I have been interested in adding some energy exposure to the portfolio for some time, but prices had increased so much that I was uncomfortable with all sectors of energy.

In the last month though, prices have moderated with the drop in oil prices and concerns about expiration of government incentives for clean energy alternatives. I am taking this opportunity to add exposure to the clean energy space.

I have purchased a half position in Powershares Global Wind Energy (NASDAQ:PWND) and a half position in Powershares Winderhill Clean Energy (NYSEARCA:PBW). Their names are fairly self explanatory but between the two I now have exposure to Wind, Solar, Fuel Cells and BioMass energy companies.

In the past, I have avoided these area because they seemed a bit too much of a fad, however developments in the past couple of years have changed my opinion and set up the industry for success.

First, oil prices above $100 per barrel create an environment in which these technologies become much closer to parity with carbon energy sources.

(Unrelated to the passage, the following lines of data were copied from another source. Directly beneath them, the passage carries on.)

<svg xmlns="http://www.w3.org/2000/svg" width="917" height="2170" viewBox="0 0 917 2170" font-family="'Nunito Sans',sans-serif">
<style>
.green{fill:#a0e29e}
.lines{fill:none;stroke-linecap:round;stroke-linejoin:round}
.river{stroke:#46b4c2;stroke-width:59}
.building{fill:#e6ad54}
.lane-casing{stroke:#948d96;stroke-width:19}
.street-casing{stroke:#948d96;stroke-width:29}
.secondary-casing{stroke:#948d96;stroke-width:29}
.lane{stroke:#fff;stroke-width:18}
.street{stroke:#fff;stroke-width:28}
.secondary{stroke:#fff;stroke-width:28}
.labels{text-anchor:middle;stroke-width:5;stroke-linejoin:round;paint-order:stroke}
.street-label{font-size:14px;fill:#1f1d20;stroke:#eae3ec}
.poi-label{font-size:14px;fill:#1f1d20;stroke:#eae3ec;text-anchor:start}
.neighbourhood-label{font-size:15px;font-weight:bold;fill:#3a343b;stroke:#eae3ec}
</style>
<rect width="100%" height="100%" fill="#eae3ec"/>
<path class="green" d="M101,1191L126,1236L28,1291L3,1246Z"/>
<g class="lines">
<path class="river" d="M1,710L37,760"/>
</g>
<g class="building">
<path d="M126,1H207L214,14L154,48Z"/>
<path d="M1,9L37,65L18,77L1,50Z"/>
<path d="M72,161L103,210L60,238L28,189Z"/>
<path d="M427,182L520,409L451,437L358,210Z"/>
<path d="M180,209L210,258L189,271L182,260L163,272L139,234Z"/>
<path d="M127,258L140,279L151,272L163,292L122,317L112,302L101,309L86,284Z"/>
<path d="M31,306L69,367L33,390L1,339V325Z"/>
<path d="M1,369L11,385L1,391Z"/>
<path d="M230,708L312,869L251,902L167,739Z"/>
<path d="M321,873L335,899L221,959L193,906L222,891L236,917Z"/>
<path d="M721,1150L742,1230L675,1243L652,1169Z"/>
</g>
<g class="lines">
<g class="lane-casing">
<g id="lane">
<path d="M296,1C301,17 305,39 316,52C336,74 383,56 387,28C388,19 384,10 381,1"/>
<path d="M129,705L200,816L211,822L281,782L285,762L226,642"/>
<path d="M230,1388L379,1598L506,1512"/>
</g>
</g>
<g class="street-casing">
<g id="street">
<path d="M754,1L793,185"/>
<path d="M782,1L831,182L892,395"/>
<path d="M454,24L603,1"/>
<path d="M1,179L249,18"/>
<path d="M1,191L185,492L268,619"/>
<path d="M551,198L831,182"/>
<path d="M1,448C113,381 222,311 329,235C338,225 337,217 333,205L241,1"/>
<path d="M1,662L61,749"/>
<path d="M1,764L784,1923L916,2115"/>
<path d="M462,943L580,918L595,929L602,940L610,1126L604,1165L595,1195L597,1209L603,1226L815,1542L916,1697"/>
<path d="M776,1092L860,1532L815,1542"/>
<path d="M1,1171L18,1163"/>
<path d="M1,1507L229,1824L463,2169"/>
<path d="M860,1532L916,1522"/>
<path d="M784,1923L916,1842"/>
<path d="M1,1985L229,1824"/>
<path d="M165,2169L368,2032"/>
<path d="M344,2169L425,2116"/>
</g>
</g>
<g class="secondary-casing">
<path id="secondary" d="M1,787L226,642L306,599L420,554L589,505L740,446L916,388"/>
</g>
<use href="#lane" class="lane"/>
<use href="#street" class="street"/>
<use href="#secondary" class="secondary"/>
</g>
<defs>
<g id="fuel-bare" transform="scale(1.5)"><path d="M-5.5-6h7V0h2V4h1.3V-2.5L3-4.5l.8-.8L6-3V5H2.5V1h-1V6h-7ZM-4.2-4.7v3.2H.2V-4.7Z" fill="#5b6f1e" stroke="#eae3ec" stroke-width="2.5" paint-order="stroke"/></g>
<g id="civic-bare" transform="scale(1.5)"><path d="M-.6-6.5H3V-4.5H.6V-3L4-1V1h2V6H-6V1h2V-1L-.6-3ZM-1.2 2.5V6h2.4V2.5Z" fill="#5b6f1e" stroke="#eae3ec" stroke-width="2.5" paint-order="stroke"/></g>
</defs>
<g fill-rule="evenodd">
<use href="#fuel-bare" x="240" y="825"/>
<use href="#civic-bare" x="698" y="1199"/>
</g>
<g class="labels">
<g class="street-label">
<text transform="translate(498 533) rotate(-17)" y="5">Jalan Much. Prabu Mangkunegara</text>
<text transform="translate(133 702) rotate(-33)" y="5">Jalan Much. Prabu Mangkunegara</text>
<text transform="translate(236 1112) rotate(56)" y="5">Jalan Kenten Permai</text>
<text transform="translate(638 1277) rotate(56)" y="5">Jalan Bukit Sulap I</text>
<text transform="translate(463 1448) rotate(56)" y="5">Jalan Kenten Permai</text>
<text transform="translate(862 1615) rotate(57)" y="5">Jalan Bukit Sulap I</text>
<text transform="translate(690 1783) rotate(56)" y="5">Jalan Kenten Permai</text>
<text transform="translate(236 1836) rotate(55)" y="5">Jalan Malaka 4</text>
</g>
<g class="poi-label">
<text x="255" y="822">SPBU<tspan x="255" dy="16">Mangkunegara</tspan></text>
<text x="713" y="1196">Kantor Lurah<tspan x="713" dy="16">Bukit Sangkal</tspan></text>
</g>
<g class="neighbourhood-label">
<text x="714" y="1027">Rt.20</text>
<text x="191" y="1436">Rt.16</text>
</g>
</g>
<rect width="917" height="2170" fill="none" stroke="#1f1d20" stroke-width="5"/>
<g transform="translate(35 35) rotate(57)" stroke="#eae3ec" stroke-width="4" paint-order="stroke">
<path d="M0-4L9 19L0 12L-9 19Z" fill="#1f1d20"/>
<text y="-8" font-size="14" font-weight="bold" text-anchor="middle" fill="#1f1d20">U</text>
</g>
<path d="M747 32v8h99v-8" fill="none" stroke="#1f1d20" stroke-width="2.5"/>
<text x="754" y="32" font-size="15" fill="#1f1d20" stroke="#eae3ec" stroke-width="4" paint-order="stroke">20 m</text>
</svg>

Over the past 6 months, I have read quite a bit on the topic of long-term oil supply, demand and prices. I have become convinced that $100 oil is here to stay. The Saudis have finally passed the midpoint of their vast reserves and that does not bode well for supply. Additionally, energy consumption is strongly on the rise as China and India continue their march into industrialization.

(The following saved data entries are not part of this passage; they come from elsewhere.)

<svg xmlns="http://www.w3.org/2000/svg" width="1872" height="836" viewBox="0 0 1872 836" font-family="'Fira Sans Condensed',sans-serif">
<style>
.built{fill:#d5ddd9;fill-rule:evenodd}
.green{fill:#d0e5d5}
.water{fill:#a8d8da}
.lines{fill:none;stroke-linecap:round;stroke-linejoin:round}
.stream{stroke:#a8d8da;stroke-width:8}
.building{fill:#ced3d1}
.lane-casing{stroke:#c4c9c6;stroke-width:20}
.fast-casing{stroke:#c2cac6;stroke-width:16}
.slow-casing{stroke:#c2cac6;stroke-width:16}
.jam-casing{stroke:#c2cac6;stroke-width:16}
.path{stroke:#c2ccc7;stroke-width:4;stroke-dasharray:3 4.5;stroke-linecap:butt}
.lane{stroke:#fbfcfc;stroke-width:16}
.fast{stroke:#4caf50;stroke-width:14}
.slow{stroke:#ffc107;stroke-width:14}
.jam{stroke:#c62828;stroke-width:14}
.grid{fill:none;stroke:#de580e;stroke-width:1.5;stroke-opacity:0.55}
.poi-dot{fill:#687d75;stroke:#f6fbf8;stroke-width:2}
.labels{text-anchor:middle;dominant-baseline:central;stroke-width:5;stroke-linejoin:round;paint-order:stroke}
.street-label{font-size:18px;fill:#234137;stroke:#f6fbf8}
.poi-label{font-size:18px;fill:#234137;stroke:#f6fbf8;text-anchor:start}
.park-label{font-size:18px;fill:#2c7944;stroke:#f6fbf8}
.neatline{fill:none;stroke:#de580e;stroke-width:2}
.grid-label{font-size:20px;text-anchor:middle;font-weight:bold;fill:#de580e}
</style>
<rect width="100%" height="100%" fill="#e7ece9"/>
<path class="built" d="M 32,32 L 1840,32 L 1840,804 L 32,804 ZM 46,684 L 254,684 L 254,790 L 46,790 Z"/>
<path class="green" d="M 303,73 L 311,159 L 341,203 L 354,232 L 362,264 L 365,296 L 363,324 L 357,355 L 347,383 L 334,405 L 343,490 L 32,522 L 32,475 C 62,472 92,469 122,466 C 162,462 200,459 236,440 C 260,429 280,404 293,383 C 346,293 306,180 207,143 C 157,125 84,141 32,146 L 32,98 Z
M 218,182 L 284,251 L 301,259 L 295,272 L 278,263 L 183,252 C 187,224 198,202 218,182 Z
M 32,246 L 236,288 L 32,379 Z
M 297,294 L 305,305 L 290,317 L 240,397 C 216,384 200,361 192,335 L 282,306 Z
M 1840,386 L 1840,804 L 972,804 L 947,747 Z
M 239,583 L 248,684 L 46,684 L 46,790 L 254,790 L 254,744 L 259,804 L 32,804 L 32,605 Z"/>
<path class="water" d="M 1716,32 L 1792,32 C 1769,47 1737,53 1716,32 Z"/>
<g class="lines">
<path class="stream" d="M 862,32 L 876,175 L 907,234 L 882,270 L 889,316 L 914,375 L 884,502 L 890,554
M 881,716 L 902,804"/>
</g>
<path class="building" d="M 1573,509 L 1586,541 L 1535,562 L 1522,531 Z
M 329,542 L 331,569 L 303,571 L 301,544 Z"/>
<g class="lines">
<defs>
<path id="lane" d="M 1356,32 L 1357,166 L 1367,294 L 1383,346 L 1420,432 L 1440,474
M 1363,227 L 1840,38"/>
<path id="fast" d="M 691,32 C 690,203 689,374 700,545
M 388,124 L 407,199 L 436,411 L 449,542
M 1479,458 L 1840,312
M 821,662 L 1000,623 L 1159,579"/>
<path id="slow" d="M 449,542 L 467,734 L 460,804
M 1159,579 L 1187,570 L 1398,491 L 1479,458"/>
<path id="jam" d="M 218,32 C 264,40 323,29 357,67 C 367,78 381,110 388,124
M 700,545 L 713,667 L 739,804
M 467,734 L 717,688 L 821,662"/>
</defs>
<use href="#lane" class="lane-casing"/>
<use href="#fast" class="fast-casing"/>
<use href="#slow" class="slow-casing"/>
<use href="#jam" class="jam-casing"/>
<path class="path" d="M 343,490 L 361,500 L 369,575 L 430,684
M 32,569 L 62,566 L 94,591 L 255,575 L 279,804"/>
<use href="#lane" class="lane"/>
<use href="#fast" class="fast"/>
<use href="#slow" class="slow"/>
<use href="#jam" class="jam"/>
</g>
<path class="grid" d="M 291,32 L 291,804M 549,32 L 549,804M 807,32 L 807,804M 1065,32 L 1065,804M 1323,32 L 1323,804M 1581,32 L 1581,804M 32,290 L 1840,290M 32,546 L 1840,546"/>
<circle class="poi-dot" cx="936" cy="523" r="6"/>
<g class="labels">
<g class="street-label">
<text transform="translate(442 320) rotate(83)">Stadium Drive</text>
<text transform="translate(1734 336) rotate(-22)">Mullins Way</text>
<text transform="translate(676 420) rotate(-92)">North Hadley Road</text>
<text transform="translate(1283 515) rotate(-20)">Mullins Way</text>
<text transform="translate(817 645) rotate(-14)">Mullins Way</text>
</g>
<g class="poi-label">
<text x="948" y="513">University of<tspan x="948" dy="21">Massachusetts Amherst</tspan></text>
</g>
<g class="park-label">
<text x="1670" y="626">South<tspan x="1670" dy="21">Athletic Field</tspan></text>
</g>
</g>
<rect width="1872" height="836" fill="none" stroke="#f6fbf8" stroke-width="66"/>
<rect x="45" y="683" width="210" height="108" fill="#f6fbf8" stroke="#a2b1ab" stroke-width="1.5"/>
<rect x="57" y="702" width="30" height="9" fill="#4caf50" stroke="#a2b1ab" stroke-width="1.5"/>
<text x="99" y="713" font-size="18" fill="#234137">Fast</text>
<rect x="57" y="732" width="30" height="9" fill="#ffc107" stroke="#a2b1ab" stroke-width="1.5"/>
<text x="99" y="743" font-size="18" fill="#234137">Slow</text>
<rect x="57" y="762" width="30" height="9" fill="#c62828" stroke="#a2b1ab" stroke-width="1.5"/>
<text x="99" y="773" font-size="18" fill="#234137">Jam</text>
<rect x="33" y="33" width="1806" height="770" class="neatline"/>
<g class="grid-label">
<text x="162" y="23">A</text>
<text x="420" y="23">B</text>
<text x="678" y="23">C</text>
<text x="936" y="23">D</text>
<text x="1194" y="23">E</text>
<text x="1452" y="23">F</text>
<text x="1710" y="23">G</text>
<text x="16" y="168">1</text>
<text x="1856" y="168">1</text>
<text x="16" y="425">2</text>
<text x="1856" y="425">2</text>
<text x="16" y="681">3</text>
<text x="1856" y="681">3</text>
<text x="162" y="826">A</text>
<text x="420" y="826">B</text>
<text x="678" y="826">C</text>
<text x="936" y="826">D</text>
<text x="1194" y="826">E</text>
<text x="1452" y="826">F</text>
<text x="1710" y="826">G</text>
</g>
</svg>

Second, billions of dollars of venture capital has been invested into clean energy alternatives for the past three years. As an industry, the US venture capital industry is a very good indicator of developing industries. While there are certainly bad investments made every year by VCs, the industry as a whole has a great record of identifying the fastest growing future industries such as the internet, personal computers, software and biotechnology.

Third, political support to reduce our dependence on foreign oil is at a fever pitch in both parties. This is usually a sign of very strong support from the US population for an issue. Politicians parrot what they hear from their constituents and the political pollsters. Given that both parties have moved this issue of to the top of the agenda, it is safe to say that a large percentage of the population supports a drive to clean energy. Given that political backdrop, I am not worried about the looming expiration of tax incentives for clean energy. It seems a safe assumption that these incentives will be extended and there will likely be additional incentives created.

Fourth, the technology for solar, wind and biomass has improved dramatically since their initial push back in the 1970s. They are feasible at competitive rates and given the amount of capital pouring into that industry, we can expect much more innovation and efficiency in the near future.

I am treating these positions as long-term investments. I expect a lot of short-term volatility in these and other energy ETFs, but I plan to hold them through the ups and downs. It is also difficult to evaluate the individual prospects of the companies held by the ETFs since there are so many holdings in each. This investment is a bet on the long-term prospects of clean energy alternatives over the next 5-7 years.